Problem description:
Could you show all lines in the entries below that contain the string "picture"?

Material for this task:
%%

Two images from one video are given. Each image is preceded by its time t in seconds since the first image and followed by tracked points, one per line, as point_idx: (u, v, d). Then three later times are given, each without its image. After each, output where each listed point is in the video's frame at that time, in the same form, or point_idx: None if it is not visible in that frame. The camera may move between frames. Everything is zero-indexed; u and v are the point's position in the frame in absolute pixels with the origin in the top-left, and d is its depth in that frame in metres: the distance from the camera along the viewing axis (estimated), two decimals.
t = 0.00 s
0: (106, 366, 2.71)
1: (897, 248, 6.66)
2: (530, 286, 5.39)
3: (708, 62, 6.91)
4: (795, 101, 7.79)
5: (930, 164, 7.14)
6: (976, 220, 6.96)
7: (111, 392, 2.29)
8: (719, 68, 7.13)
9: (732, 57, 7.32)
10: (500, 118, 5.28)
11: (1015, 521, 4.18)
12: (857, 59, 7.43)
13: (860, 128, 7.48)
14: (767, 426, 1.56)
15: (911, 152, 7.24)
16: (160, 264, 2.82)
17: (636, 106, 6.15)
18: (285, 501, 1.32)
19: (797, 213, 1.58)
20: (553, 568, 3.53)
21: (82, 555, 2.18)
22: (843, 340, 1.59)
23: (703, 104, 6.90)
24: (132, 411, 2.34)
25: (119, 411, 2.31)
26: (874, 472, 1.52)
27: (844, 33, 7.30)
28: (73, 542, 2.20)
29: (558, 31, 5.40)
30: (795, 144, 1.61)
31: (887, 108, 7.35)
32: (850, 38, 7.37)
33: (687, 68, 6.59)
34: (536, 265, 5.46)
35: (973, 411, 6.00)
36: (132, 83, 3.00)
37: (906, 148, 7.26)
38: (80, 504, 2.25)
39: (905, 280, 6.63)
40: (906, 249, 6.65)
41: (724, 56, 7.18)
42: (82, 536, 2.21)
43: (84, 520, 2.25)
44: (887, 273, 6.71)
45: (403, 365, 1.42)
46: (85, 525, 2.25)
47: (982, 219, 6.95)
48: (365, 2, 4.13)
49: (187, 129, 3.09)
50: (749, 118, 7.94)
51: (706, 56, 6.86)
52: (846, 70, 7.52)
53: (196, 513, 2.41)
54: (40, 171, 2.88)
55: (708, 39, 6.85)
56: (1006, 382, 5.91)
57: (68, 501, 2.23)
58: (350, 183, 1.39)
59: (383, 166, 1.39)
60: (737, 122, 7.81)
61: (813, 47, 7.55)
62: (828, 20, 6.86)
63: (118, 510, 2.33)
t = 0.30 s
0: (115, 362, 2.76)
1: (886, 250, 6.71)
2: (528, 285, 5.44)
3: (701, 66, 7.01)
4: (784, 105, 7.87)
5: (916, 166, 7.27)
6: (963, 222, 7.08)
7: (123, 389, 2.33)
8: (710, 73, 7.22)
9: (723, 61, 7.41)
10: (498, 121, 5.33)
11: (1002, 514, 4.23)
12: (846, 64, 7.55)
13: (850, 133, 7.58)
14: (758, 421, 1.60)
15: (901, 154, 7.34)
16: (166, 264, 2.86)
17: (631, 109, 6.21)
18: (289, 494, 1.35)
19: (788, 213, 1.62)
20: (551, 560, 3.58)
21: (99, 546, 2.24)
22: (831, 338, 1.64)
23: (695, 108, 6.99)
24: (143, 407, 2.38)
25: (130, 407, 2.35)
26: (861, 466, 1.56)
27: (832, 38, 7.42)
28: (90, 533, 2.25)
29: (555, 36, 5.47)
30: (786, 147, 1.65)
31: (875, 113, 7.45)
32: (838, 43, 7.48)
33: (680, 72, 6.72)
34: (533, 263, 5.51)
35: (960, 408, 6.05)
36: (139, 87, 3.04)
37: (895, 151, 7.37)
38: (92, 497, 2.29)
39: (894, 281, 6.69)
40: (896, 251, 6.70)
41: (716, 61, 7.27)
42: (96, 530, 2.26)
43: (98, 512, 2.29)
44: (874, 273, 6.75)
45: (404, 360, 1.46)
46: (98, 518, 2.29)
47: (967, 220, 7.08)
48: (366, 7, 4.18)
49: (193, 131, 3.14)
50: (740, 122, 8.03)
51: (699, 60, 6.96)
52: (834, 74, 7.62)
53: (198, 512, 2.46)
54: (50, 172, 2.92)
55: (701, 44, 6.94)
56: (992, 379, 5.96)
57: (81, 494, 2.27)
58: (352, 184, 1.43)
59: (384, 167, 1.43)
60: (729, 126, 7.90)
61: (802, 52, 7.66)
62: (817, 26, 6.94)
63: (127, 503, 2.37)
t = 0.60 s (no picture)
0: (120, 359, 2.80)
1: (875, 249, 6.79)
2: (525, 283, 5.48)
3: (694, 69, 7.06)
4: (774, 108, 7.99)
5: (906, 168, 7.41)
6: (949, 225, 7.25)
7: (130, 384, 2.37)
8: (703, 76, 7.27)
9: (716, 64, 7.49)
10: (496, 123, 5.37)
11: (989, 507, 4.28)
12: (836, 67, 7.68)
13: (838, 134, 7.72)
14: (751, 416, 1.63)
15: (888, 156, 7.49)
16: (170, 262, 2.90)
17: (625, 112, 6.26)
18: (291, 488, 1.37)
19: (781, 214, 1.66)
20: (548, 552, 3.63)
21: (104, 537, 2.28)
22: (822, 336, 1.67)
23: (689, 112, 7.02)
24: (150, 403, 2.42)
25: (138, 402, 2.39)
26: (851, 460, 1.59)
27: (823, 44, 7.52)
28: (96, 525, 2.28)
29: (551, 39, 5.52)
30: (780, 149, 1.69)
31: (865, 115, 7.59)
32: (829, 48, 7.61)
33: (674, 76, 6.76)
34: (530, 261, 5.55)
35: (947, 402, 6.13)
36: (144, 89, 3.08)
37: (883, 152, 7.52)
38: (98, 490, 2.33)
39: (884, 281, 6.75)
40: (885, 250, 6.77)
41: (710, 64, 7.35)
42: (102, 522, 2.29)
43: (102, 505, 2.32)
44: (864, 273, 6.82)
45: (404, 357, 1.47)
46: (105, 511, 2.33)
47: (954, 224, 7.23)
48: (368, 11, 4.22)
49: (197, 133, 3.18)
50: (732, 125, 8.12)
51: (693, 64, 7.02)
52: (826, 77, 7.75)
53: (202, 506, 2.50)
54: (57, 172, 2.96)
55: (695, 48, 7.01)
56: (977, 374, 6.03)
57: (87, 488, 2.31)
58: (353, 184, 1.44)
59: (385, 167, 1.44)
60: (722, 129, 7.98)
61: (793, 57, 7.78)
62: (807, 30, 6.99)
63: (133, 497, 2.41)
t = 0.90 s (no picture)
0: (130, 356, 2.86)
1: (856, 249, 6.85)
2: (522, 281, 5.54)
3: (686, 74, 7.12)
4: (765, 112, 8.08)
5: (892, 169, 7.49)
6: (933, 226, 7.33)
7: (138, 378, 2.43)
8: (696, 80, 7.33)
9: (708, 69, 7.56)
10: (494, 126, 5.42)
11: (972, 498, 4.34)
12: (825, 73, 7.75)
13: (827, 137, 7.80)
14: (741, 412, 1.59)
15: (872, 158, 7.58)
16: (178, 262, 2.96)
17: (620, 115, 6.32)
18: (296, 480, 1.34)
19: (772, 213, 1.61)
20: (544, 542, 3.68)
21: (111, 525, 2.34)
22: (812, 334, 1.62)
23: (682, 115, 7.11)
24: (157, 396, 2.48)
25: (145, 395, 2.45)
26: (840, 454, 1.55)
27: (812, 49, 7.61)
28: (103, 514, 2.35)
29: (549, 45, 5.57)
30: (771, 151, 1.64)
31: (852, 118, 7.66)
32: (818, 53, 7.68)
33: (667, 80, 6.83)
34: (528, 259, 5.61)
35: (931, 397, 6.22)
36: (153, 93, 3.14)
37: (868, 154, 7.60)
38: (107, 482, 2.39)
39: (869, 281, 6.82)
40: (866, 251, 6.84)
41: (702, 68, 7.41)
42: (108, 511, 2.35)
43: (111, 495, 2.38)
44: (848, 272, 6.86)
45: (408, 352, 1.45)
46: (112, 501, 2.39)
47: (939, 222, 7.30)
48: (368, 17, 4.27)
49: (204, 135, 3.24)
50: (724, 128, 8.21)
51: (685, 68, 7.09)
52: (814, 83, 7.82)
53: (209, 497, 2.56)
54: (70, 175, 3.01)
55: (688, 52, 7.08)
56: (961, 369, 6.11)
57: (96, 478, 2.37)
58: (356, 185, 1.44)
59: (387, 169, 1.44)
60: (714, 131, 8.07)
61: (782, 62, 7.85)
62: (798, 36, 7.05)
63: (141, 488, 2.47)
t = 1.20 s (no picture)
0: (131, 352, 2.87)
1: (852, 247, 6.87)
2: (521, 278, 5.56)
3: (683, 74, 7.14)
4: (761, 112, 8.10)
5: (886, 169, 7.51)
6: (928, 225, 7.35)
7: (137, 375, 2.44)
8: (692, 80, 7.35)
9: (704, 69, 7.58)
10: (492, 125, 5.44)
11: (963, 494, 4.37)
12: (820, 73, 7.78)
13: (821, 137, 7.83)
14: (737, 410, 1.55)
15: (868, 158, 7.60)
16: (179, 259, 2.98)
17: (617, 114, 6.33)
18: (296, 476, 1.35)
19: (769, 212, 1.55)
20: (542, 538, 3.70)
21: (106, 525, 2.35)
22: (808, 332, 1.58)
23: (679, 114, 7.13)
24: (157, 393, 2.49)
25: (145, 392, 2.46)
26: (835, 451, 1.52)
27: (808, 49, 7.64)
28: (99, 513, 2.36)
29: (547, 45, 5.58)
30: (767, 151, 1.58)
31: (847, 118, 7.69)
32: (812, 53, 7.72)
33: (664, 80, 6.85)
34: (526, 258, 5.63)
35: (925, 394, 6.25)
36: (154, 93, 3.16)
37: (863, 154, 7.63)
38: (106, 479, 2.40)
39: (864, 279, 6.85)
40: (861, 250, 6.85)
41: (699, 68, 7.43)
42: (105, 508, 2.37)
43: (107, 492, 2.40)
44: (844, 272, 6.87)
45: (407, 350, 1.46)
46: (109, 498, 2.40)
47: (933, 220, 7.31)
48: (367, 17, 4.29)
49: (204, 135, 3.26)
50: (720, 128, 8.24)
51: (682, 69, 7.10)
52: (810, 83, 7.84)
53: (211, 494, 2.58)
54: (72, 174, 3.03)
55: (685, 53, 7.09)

%%

Finished task:
t = 0.60 s (no picture)
t = 0.90 s (no picture)
t = 1.20 s (no picture)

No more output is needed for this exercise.